JFS Executive Director Anya Abramazon said each new wave of refugees poses unique challenges. The most recent wave, she said, has largely been individuals fleeing conflict in the Middle East and elsewhere like Hassan, including large numbers of Iraqis who worked for the U.S. military.
“Few of (our earlier cases) came from an active combat situation where they were facing death and loss, so the level of trauma that we’re seeing is very high,” she said. “It takes time for people to figure out how to get out of that survival mode and just start living their life.”
Assistance during the 90-day period currently includes help with registering for proper identification, school enrollment, initial medical screenings and employment services. Follow-up English language training and career services are also available for up to five years after arrival.
With this wave, and in recent years in particular, Abramazon and Smith pointed to several newer challenges.
In particular, Ambrazon noted that the recent wave has required different services because many of the refugees JFS is currently working with are young children, who have seperate individual needs.
“Kids need support,” she said. “They need time to understand the new environment, and for them it’s not as much of a challenge as it is for their parents, but it’s still a challenge.”
Smith also said currently, high housing costs also present a challenge in resettling refugees in the Ann Arbor area.
“Some of the challenges that JFS faces when working in Washtenaw County are perhaps the same challenges that other residents of Washtenaw County face,” he said, adding that JFS has a partnership with McKinley Housing to help find affordable apartments. “Rentals can be somewhat expensive in this area and there’s often limited availability, especially when we get larger families arriving.”

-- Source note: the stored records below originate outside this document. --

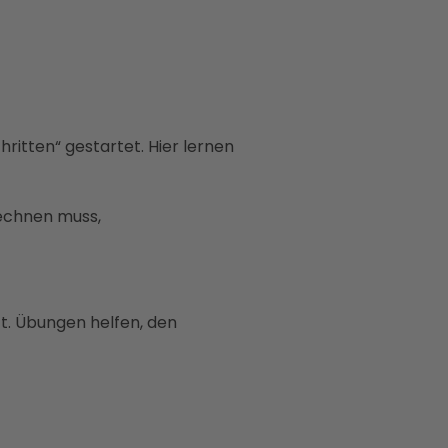
ritten“ gestartet. Hier lernen
echnen muss,
t. Übungen helfen, den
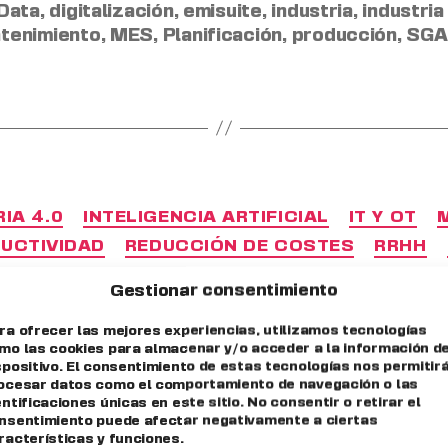
 Data
,
digitalización
,
emisuite
,
industria
,
industria
tenimiento
,
MES
,
Planificación
,
producción
,
SGA
IA 4.0
INTELIGENCIA ARTIFICIAL
IT Y OT
UCTIVIDAD
REDUCCIÓN DE COSTES
RRHH
Gestionar consentimiento
d Factories 2
ra ofrecer las mejores experiencias, utilizamos tecnologías
mo las cookies para almacenar y/o acceder a la información de
spositivo. El consentimiento de estas tecnologías nos permitir
MI Suite 4.0 l
ocesar datos como el comportamiento de navegación o las
entificaciones únicas en este sitio. No consentir o retirar el
nsentimiento puede afectar negativamente a ciertas
racterísticas y funciones.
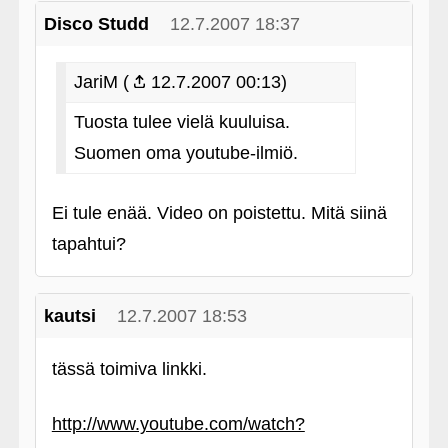
Disco Studd
12.7.2007 18:37
JariM (
12.7.2007 00:13)
Tuosta tulee vielä kuuluisa.
Suomen oma youtube-ilmiö.
Ei tule enää. Video on poistettu. Mitä siinä
tapahtui?
kautsi
12.7.2007 18:53
tässä toimiva linkki.
http://www.youtube.com/watch?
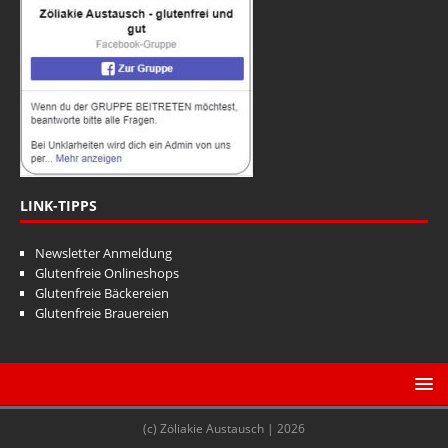
LINK-TIPPS
Newsletter Anmeldung
Glutenfreie Onlineshops
Glutenfreie Bäckereien
Glutenfreie Brauereien
(c) Zöliakie Austausch | 2026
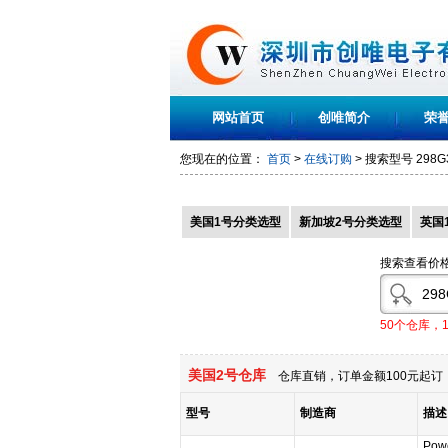
网站首页
创唯简介
荣
您现在的位置：
首页
>
在线订购
> 搜索型号
298G
美国1号分类选型
新加坡2号分类选型
英国
搜索查看价
50个仓库，
美国2号仓库
仓库直销，订单金额100元起订，
型号
制造商
描述
Powe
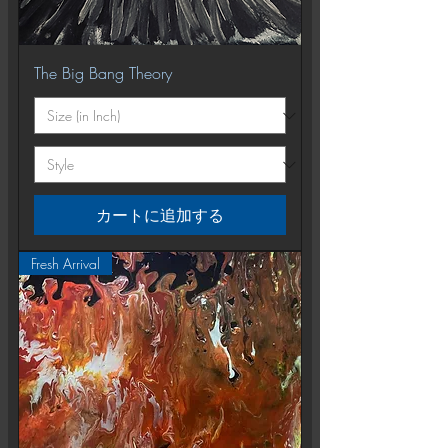
The Big Bang Theory
カートに追加する
Fresh Arrival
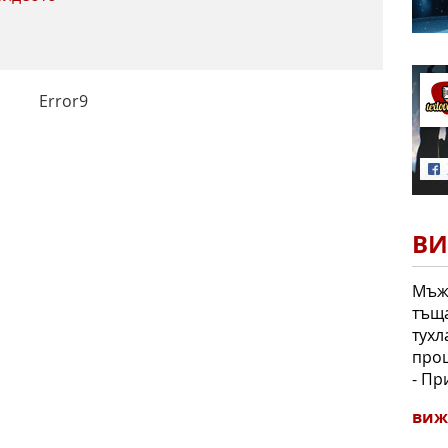
Error9
ВИ
Мъж 
тъща
тухл
про
- Пр
виж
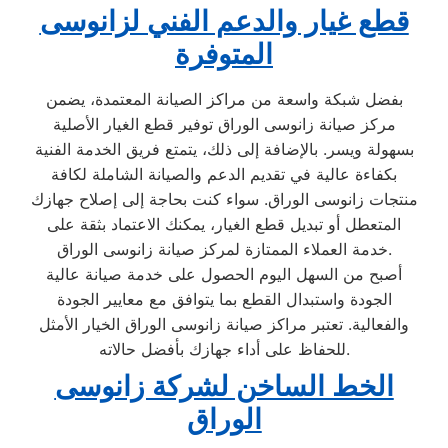
قطع غيار والدعم الفني لزانوسى
المتوفرة
بفضل شبكة واسعة من مراكز الصيانة المعتمدة، يضمن
مركز صيانة زانوسى الوراق توفير قطع الغيار الأصلية
بسهولة ويسر. بالإضافة إلى ذلك، يتمتع فريق الخدمة الفنية
بكفاءة عالية في تقديم الدعم والصيانة الشاملة لكافة
منتجات زانوسى الوراق. سواء كنت بحاجة إلى إصلاح جهازك
المتعطل أو تبديل قطع الغيار، يمكنك الاعتماد بثقة على
خدمة العملاء الممتازة لمركز صيانة زانوسى الوراق.
أصبح من السهل اليوم الحصول على خدمة صيانة عالية
الجودة واستبدال القطع بما يتوافق مع معايير الجودة
والفعالية. تعتبر مراكز صيانة زانوسى الوراق الخيار الأمثل
للحفاظ على أداء جهازك بأفضل حالاته.
الخط الساخن لشركة زانوسى
الوراق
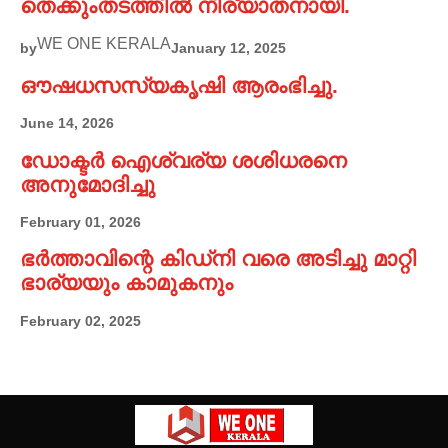
തെക്കുംതടത്തിൽ നിര്യാതനായി.
WE ONE KERALA
by
January 12, 2025
ഔഷധസസ്യകൃഷി ആരംഭിച്ചു.
June 14, 2026
ഡോക്ടർ ഐശ്വര്യ ശശിധരനെ
അനുമോദിച്ചു
February 01, 2026
ഭർത്താവിന്റെ കിഡ്നി വരെ അടിച്ചു മാറ്റി
ഭാര്യയും കാമുകനും
February 02, 2025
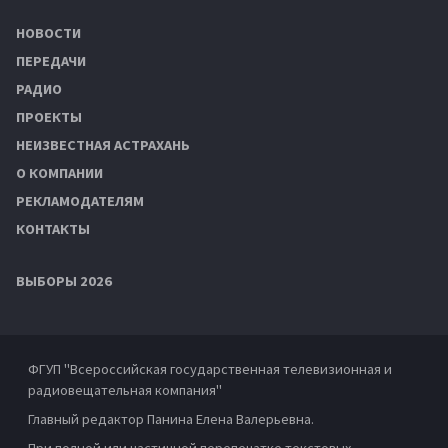
НОВОСТИ
ПЕРЕДАЧИ
РАДИО
ПРОЕКТЫ
НЕИЗВЕСТНАЯ АСТРАХАНЬ
О КОМПАНИИ
РЕКЛАМОДАТЕЛЯМ
КОНТАКТЫ
ВЫБОРЫ 2026
ФГУП "Всероссийская государственная телевизионная и
радиовещательная компания"
Главный редактор Панина Елена Валерьевна.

However, both also noted that for many refugees, and for their agency, the community support they’ve found in Washtenaw has been key to successful resettlement. JFS relies in part on donations of money, food and furniture from local residents and Christian, Jewish and Islamic faith-based groups. They also have interns from the University of Michigan and Eastern Michigan University. Many of JFS’s broader services — such as a food bank and counseling — are now available to the whole community, not just refugees.
“They come here because of acceptance, because it’s a very welcoming community,” Abramazon said. “Nobody is puzzled here when they hear an accent.”
Speaking in the JFS offices in Ann Arbor, where Hassan has daily appointments, he said he is optimistic for his family’s future. Currently, his children are attending local schools. Hassan said he plans to find work and pursue higher education to further his career, and eventually become an entrepreneur.
“The first priority that I would like to give my family is (the opportunity) to go to school and learn,” Hassan said. “I want to become a great businessman … someone who is self-confident and can employ people.”